PRACTICE! PRACTICE! PRACTICE!

Practice Makes Perfect.
BERLATIH membuat SEMPURNA – kira-kira demikian artian harfiah dari kalimat sebelumnya yang saya tuliskan di atas. Mengapa demikian? Karena dengan BERLATIH terus-menerus, segala hal yang dilatih tersebut akan menjadi SEMPURNA. Karena dengan BERLATIH, kita akan lebih mengenal secara rinci apa yang kita latih tersebut. Lebih mengetahui apa yang kurang, dan apa yang lebih. Lebih tahu bagaimana cara mengatasinya.

Menulis sama halnya. Dengan BERLATIH menulis, kita tentunya akan menulis secara SEMPURNA. Karena dengan terus BERLATIH menulis, maka kita akan terbiasa membuat sebuah tulisan.

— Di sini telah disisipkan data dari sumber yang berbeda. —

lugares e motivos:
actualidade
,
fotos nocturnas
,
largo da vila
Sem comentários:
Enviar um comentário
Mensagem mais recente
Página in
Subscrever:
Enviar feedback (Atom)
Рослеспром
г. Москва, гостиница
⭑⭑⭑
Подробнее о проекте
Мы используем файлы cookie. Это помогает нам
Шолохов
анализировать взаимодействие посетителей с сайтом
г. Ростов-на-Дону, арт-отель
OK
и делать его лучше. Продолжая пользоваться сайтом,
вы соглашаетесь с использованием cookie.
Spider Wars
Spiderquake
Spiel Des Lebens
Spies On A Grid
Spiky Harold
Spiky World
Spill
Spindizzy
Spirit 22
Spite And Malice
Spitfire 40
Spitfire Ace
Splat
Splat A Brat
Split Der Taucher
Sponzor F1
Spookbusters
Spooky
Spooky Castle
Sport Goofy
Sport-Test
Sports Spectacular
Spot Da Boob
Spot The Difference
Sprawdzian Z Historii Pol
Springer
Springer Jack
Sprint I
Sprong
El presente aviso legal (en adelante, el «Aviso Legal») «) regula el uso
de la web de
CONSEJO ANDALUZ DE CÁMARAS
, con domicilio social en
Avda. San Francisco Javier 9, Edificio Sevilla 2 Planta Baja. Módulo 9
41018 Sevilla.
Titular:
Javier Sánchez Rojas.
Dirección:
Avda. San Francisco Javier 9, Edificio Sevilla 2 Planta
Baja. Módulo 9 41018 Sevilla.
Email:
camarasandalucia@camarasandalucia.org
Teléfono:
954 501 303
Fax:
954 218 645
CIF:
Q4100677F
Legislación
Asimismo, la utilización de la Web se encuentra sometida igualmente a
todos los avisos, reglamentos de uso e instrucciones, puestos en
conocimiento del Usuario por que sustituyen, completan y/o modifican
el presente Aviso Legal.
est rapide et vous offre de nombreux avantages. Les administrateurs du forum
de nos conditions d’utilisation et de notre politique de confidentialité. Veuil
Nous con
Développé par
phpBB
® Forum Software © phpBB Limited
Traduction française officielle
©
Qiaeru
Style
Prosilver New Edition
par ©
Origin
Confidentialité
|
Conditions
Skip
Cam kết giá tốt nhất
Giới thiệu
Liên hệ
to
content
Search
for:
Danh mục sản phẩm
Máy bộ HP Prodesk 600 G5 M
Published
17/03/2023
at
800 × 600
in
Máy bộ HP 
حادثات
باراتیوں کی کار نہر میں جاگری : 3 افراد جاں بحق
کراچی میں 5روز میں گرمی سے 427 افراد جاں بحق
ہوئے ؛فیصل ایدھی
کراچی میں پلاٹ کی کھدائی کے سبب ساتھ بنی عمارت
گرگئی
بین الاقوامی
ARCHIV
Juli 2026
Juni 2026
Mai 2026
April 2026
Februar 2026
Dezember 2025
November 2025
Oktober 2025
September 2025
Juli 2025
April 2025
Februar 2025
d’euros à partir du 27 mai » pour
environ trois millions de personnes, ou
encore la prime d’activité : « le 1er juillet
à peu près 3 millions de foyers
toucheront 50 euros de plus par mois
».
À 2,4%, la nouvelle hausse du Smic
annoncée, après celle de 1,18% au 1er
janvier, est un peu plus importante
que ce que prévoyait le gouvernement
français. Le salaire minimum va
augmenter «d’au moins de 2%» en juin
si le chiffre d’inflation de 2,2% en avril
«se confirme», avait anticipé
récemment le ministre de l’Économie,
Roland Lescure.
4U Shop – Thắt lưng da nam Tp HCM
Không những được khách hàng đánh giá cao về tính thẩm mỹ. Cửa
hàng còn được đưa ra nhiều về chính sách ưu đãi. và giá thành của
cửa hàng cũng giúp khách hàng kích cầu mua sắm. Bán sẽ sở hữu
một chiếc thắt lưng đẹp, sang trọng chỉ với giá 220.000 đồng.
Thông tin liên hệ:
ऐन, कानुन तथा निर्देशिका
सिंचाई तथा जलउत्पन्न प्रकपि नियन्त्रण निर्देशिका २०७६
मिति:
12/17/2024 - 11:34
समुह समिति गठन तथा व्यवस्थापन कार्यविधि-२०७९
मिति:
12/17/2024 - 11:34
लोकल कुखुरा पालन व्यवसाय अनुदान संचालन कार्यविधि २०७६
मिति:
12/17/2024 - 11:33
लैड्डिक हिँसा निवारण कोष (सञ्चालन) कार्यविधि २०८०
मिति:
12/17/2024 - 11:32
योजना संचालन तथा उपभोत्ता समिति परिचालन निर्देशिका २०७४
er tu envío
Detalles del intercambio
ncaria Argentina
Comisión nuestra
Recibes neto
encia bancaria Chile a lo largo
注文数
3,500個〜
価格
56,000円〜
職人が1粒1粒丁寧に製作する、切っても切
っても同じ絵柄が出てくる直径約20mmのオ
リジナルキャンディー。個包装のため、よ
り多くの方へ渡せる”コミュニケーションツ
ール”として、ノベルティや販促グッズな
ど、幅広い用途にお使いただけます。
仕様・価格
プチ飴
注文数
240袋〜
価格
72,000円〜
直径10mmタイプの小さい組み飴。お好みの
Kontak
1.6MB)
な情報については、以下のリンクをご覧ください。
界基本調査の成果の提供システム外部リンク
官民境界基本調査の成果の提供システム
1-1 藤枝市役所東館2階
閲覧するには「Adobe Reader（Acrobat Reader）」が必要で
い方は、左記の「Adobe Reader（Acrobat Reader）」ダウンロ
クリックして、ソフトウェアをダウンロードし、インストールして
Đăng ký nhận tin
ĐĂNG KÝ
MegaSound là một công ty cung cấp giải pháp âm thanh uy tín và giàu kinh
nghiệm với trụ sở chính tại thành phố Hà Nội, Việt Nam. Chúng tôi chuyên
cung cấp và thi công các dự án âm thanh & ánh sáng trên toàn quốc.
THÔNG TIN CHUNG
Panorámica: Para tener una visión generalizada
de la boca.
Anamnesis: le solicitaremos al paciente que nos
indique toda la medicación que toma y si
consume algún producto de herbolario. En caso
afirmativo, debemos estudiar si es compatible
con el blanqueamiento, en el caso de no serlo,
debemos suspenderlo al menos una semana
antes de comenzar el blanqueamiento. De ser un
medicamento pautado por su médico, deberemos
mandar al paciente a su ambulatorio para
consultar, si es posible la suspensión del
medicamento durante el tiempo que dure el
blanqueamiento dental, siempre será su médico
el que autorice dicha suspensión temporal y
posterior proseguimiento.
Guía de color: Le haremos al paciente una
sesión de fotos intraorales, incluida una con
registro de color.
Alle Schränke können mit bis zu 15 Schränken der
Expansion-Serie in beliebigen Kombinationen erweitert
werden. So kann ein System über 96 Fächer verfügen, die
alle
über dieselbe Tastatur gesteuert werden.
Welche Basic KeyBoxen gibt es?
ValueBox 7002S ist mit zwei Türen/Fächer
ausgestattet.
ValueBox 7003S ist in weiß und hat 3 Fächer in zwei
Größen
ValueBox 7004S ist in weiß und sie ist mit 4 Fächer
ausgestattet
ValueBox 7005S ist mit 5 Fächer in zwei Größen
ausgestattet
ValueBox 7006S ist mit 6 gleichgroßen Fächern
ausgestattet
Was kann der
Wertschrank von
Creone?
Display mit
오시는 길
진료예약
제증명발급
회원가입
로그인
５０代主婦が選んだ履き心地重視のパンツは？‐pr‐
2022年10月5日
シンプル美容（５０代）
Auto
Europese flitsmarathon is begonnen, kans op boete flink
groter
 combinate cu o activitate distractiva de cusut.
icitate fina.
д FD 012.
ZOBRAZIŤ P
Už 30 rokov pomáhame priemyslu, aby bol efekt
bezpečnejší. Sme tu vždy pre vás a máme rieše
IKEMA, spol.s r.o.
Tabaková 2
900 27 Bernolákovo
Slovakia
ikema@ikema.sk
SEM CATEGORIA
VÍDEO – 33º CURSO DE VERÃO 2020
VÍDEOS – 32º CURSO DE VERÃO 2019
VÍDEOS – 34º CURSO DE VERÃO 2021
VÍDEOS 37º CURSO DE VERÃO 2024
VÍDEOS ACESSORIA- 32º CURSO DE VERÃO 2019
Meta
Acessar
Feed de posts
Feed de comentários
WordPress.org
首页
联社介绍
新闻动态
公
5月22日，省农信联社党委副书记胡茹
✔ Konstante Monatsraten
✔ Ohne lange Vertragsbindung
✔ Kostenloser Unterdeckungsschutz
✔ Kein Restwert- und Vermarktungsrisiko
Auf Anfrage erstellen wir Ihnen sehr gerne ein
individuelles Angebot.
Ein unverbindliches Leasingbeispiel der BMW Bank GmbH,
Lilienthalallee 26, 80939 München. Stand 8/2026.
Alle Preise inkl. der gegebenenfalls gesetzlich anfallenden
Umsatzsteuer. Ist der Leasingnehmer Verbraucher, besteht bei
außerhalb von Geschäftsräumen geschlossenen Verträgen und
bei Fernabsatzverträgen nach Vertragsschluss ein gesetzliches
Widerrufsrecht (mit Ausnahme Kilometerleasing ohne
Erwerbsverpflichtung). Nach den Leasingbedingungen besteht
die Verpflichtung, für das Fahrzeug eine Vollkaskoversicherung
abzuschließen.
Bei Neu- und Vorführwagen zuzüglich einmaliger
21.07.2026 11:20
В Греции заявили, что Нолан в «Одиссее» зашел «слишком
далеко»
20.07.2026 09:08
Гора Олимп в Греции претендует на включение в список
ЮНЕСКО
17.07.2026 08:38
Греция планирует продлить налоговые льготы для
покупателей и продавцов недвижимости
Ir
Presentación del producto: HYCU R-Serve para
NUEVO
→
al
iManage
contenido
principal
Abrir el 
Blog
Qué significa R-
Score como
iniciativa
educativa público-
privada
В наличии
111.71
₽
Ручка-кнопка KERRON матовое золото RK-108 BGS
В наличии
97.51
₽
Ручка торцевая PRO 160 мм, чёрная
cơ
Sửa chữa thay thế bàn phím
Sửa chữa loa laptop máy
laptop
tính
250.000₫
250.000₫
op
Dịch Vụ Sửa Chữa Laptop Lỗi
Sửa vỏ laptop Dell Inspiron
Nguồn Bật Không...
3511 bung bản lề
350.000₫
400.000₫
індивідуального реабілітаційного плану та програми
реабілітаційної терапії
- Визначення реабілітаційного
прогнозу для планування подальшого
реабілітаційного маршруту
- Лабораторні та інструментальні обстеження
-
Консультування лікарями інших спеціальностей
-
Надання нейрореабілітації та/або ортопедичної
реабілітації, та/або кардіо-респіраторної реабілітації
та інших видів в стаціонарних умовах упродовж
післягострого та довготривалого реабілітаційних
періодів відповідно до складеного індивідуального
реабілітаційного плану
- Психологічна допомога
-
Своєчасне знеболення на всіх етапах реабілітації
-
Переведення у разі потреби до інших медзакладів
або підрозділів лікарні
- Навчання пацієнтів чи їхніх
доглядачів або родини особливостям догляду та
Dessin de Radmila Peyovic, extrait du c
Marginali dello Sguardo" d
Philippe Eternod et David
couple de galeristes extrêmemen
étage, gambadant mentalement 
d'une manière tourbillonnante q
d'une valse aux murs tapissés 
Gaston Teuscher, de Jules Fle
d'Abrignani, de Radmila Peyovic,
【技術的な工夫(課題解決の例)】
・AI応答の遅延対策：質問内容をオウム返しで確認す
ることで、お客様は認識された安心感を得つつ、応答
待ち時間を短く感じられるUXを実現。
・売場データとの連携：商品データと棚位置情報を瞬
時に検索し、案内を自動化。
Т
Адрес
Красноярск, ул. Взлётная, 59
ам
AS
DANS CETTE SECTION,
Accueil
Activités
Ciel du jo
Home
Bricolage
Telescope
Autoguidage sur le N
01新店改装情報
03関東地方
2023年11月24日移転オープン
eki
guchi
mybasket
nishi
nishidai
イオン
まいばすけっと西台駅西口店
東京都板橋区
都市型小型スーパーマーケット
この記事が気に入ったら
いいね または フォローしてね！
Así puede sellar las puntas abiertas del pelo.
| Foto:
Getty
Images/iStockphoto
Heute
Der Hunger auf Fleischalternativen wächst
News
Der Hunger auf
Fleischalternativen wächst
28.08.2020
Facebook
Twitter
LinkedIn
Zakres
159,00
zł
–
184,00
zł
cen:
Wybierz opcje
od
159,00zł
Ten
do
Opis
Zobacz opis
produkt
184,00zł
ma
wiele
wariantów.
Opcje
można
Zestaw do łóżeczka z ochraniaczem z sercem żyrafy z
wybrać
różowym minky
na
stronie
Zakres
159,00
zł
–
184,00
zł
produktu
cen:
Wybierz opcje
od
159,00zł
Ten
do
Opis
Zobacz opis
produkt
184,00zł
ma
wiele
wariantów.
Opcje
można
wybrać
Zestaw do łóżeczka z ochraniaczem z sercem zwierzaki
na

Karena dengan BERLATIH, tulisan kita akan terasah dan juga menjadi lebih baik, karena kita tentunya bisa menganalisa dan melihat perbedaan yang terjadi dari setiap tulisan kita.

BERLATIH, pada intinya adalah melakukan hal yang sama secara berulang-ulang, dalam jangka waktu tertentu dan periodik. Jadi, BERLATIH itu harus dilakukan secara kontinyu, karena jika tidak maka percuma saja BERLATIH tersebut. Hal yang sama di sini, juga berarti kita harus FOKUS untuk terus BERLATIH. Jangan sampai, pikiran kita mudah dialihkan oleh hal-hal lain yang membuat kita lalai BERLATIH.